Bagi Iwan Fals, masalah sampah tidak bisa dianggap remeh, tapi sebuah spirit membangun kepedulian masyarakat untuk peduli terhadap sampah. Bukan sebuah kebetulan, jika konser bertajuk ‘Nyanyian Raya’, Iwan Fals di beberapa kota tahun lalu, mengkampanyekan dan memunguti sampah usai konsernya berlangsung.
“Kalau kita semua menganggap remeh dia. Jangan salahkan kalau dunia kiamat duluan,” kata Iwan lewat lirik lagunya.
Semua memang berawal dari kepedulian Iwan Fals terhadap sampah dan lingkungan. Konsistensi pemilik nama lengkap Virgiawan Listanto memang tercermin dari kediamannya di Desa Leuwinanggung, Cimanggis, Depok, Jawa Barat. Rumahnya yang asri nan bersih menjadi gambaran atas lirik yang ia ciptakan. Jangan kaget, jika kediaman Iwan Fals memiliki sistem pengolahan sampah yang baik. Sampah organik dan non organik dipisah untuk kemudian diolah.
Hujan memang belum mengguyur Jakarta dan sekitarnya, Namun suasana teduh di kediaman Iwan Fals begitu terasa. Seolah tak mau menyudahi mata ini lirak lirik, lantaran takjub melihat kediamannya yang begitu luas, pemilik rumah menyambut kami untuk berbincang di luar waktu sibuknya menyiapkan album dan konser di salah satu televisi nasional.
Sebuah beranda dengan bangku memutar di depan kamarnya, Iwan Fals menemui kami. Sandal jepit mengantarkan perbincangan kami nyaris dua jam. “Itu Hutan Malabar lagi rame ya, yang katanya mau dibangun pertokoan atau apa gitu. Bagaimana kelanjutannya,” kata Iwan bertanya. Iwan memang salah seorang musisi yang ikut juga dalam kepedulian lingkungan. Kepedulian itu bukan tanpa sebab. Kelak dia berharap anak cucu orang Indonesia bisa merasakan keindahan alamnya.

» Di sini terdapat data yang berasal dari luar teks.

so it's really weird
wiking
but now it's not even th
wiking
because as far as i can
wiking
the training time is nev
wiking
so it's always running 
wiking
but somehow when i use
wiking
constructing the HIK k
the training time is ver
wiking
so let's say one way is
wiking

Segelas kopi hangat dan air mineral produksi Orang Indonesia (OI), mengantarkan perbincangan kami di rumahnya yang rindang dengan pepohonan. Bagi Iwan Fals, persoalan sampah memang bukan perkara mudah. Setiap tempat yang dia lewati dan singgahi, sampah menjadi pusat perhatian dua matanya untuk kemudian dijadikan sebuah lagu. Bahkan Iwan sudah mengkalkulasi, satu manusia menghasilkan dua kilo sampah perhari.

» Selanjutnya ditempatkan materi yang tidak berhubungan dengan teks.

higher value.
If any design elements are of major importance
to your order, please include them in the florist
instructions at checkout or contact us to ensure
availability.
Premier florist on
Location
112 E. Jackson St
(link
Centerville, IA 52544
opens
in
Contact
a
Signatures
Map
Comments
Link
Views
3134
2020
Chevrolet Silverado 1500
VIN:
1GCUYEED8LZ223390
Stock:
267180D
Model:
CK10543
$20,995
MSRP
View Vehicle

Jika itu bisa dikelola dengan baik, bukan hal yang mustahil kehidupan bagi orang-orang di sekitar lebih bermanfaat. Pesannya pun tak muluk-muluk, jika setiap orang memungut sampah usai nonton konsernya, ialah pesan sosial agar mereka peduli terhadap kebersihan lingkungan. Kesadaran kebersihan itu ia coba titipkan dalam setiap konsernya. “Sampah juga punya nilai ekonomis. Kalau kreatif bisa buat segala macam,” kata Iwan berpesan.Sebagai seorang muslim, satu hal dipesan oleh Iwan Fals. Layaknya hidup dalam kebersamaan, selain persoalan sampah, silaturahmi dengan sesama itu juga penting. Apalagi jika hidup selalu bersyukur dengan apa yang dimiliki. Baginya perjalanan hidupnya hingga hari ini semua karena doa yang terus dia panjatkan setiap hari.
Iwan Fals memberikan sebuah ilustrasi, jika semua hubungan dengan sesama manusia dan alam terjalin atas dasar kasih sayang, kehidupan di dunia ini akan berjalan harmoni. Baginya hidup di dunia hanya seperti orang numpang minum.
“Kita beresin itu. Karena saya muslim, setiap gerakan saya mulai dengan basmalah, setelah selesai saya akhiri dengan hamdalah,” katanya berpesan.
Hidup bagi Iwan Fals memang simpel, yang terpenting ialah menjalankan kata-kata. Apalagi Indonesia sebagai negara mayoritas umat muslim terbesar menjadi perhatian dunia. Jika dasar kasih sayang dengan sesama menjadi landasan, bukan hal sulit jika Indonesia menjadi salah satu negara harmoni.
“Karena perjuangan adalah pelaksanaan kata-kata. Yaudah kita setia dengan kata-kata, kalau memang atas nama Allah maha pengasih lagi maha penyayang, seharusnya kita orang muslim gudangnya kasih sayang dong,” ujar Iwan Fals.